Jews and Muslims Break Fast Together

Members of Harvard’s Jewish and Muslim communities broke fasts together Saturday night to celebrate two of the holiest holidays in each religion and to highlight the commonalities between the two faiths.

Saturday was the Jewish holiday Yom Kippur, also known as the Day of Atonement, and Muslims are observing Ramadan, a month which focuses on charity and religious piety. Both holidays require followers to fast until sundown.

Batool Z. Ali ’10, the treasurer of the Harvard Islamic Society, said that organizers hoped the event would provide an opportunity to meet and befriend people of the other faith.

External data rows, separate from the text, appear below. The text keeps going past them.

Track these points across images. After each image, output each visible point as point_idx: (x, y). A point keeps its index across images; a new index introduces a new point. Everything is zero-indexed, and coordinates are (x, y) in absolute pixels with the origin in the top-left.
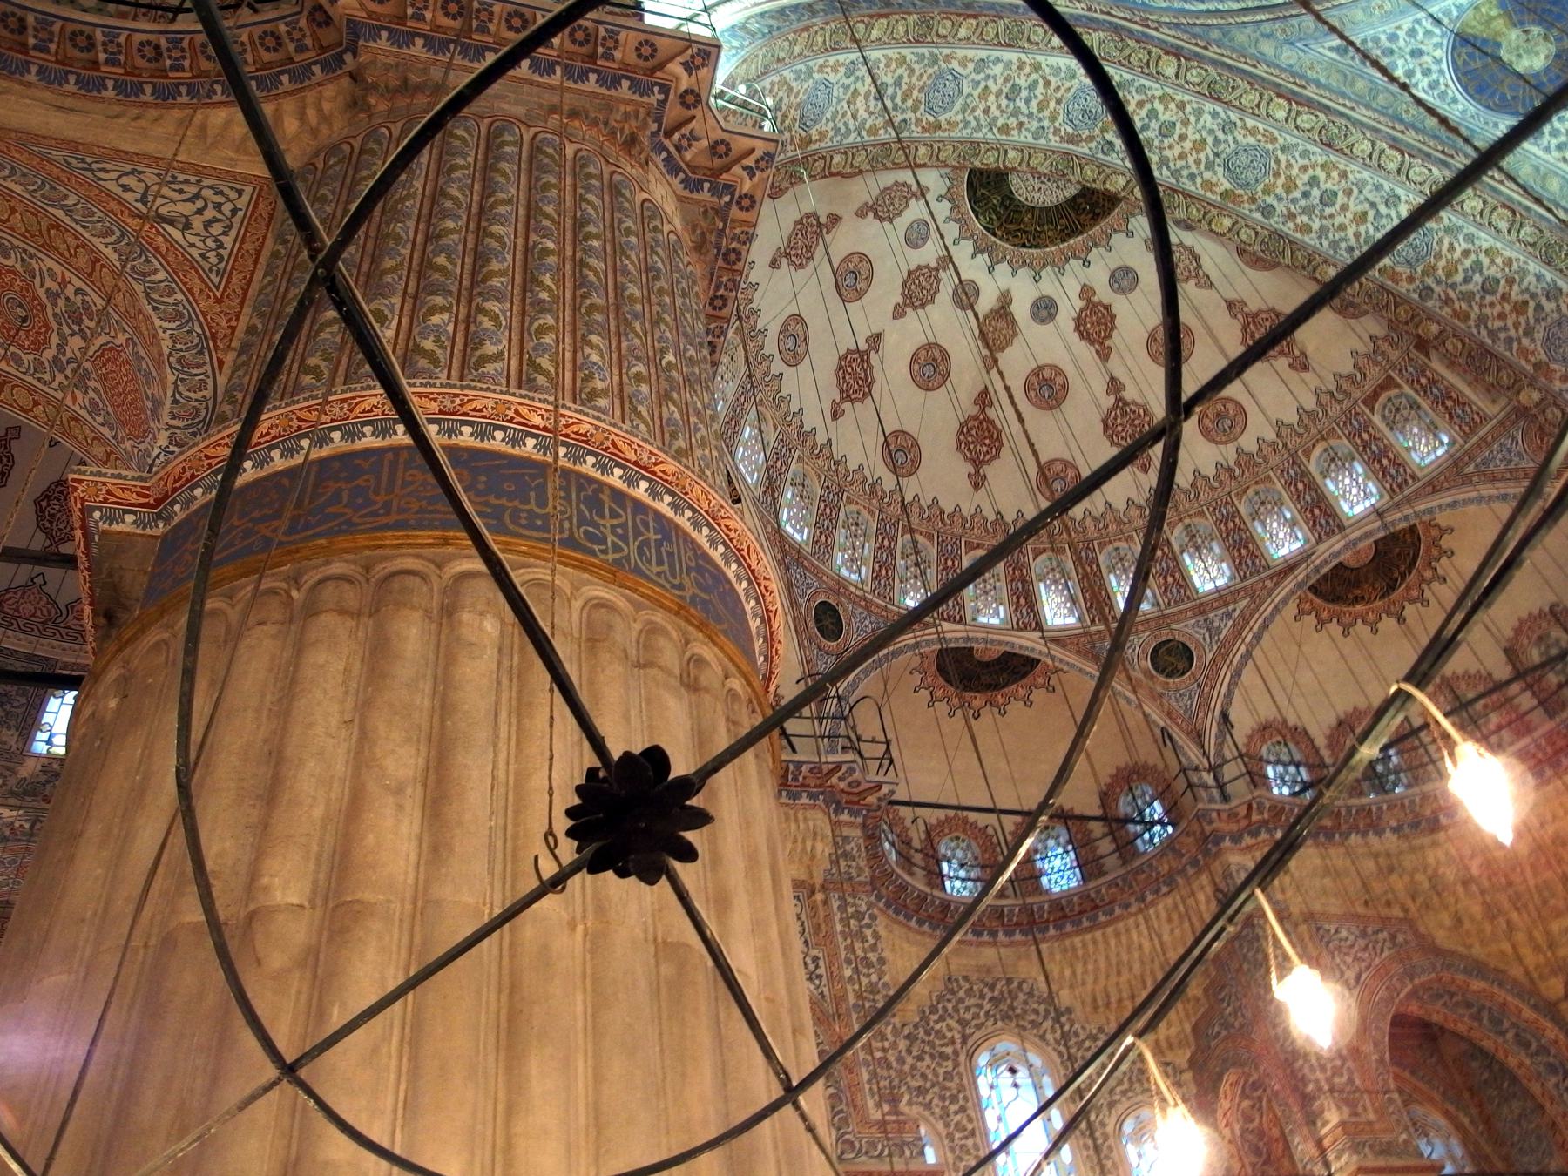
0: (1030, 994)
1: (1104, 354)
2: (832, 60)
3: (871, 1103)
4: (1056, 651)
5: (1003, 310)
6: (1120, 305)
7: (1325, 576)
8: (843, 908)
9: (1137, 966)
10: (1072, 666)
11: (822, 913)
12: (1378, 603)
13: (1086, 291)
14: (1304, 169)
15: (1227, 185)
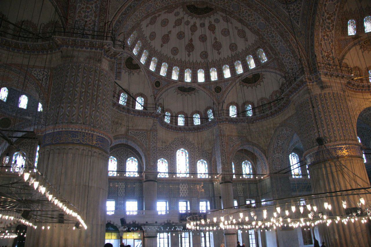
0: (188, 141)
1: (214, 33)
2: (150, 2)
3: (151, 163)
4: (199, 87)
5: (194, 25)
6: (216, 25)
7: (244, 79)
8: (152, 134)
9: (204, 138)
10: (201, 90)
11: (149, 135)
12: (253, 84)
13: (210, 22)
14: (245, 10)
15: (232, 10)
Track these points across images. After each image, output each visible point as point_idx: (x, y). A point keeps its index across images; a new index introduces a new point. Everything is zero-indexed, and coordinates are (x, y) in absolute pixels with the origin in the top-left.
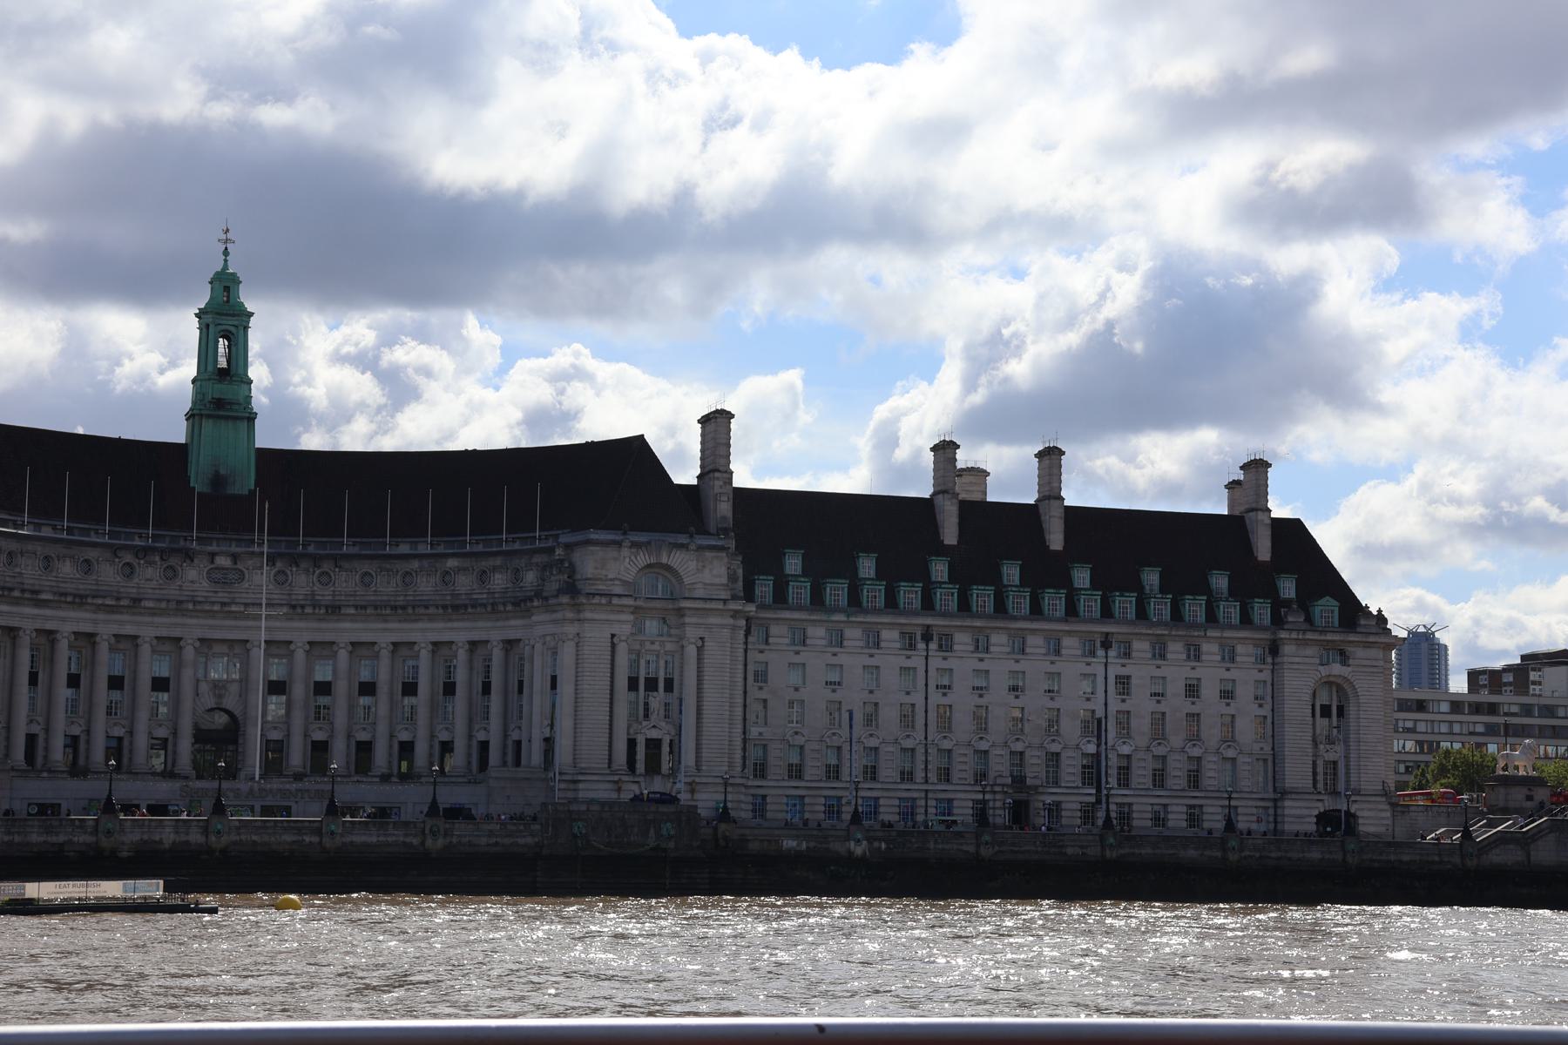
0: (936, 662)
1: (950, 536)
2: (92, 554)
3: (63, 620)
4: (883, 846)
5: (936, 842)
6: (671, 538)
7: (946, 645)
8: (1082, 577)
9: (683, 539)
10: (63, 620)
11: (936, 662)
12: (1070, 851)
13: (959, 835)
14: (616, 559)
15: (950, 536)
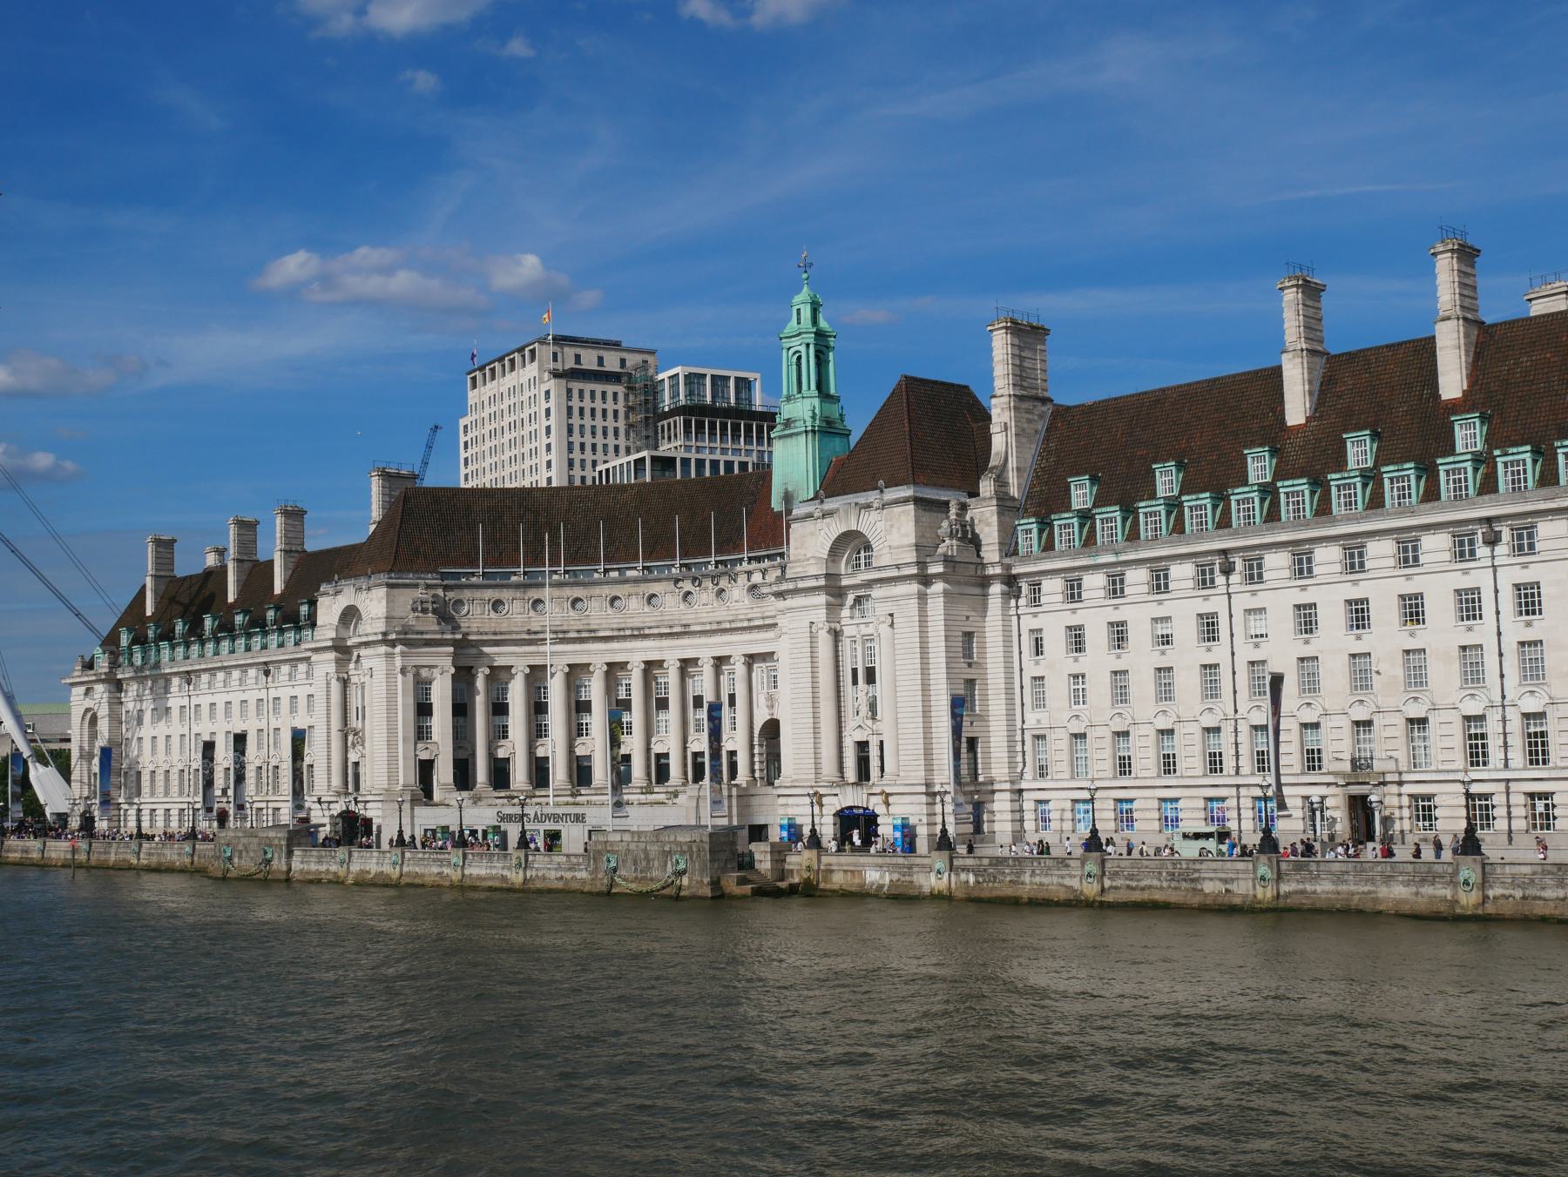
0: (1242, 601)
1: (1296, 410)
2: (655, 588)
3: (631, 650)
4: (972, 879)
5: (1033, 873)
6: (862, 498)
7: (1254, 575)
8: (1468, 435)
9: (872, 497)
10: (631, 650)
11: (1242, 601)
12: (1208, 887)
13: (1063, 862)
14: (812, 534)
15: (1296, 410)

“We wanted to emphasize what is so similar about our faiths, as a bridge for interfaith understanding,” said Islamic Society Vice President Hasan K. Siddiqi ’08.

The break fast occurred at 7:30 p.m., after members of both faiths completed their prayer services. After dinner, Muslim students held another set of prayers and invited Jewish students to observe, Siddiqi said. Students of other faiths were also welcomed at the event.

Neil C. Murthy ’08, a Catholic student and the chair of community service for the Interfaith Council, said he appreciated the meal both because many of his blockmates are Muslim and because of the good food.

Benjamin K. Glaser ’09 joked that he too came to the event because he was “disappointed by the food at other break fasts.”

He added that he thought the event was important because of the “spirit of intercultural understanding” it promoted.

In a speech before the dinner, Islamic Society President Shaheer A. Rizvi ’08 encouraged those in attendance to make at least one lasting friendship during the evening—to “leave the politics aside and make a personal connection” that would facilitate difficult discussions in the future.

Indeed, at every table, members of both faiths sat together to enjoy their meal and create these relationships.

“I came this year because of the war... there’s so much hatred in the Middle East,” said Mia P. Walker ’10. “If we can unite here, there’s hope.”

Rizvi estimated that 150 to 200 people—including undergraduates, graduate students, professors, and family members—came to the meal, which was co-sponsored by the Islamic Society, Harvard Hillel, and the Harvard Interfaith Council. Siddiqi said this was the third consecutive year for the event, though students had attended similar services off and on in the past.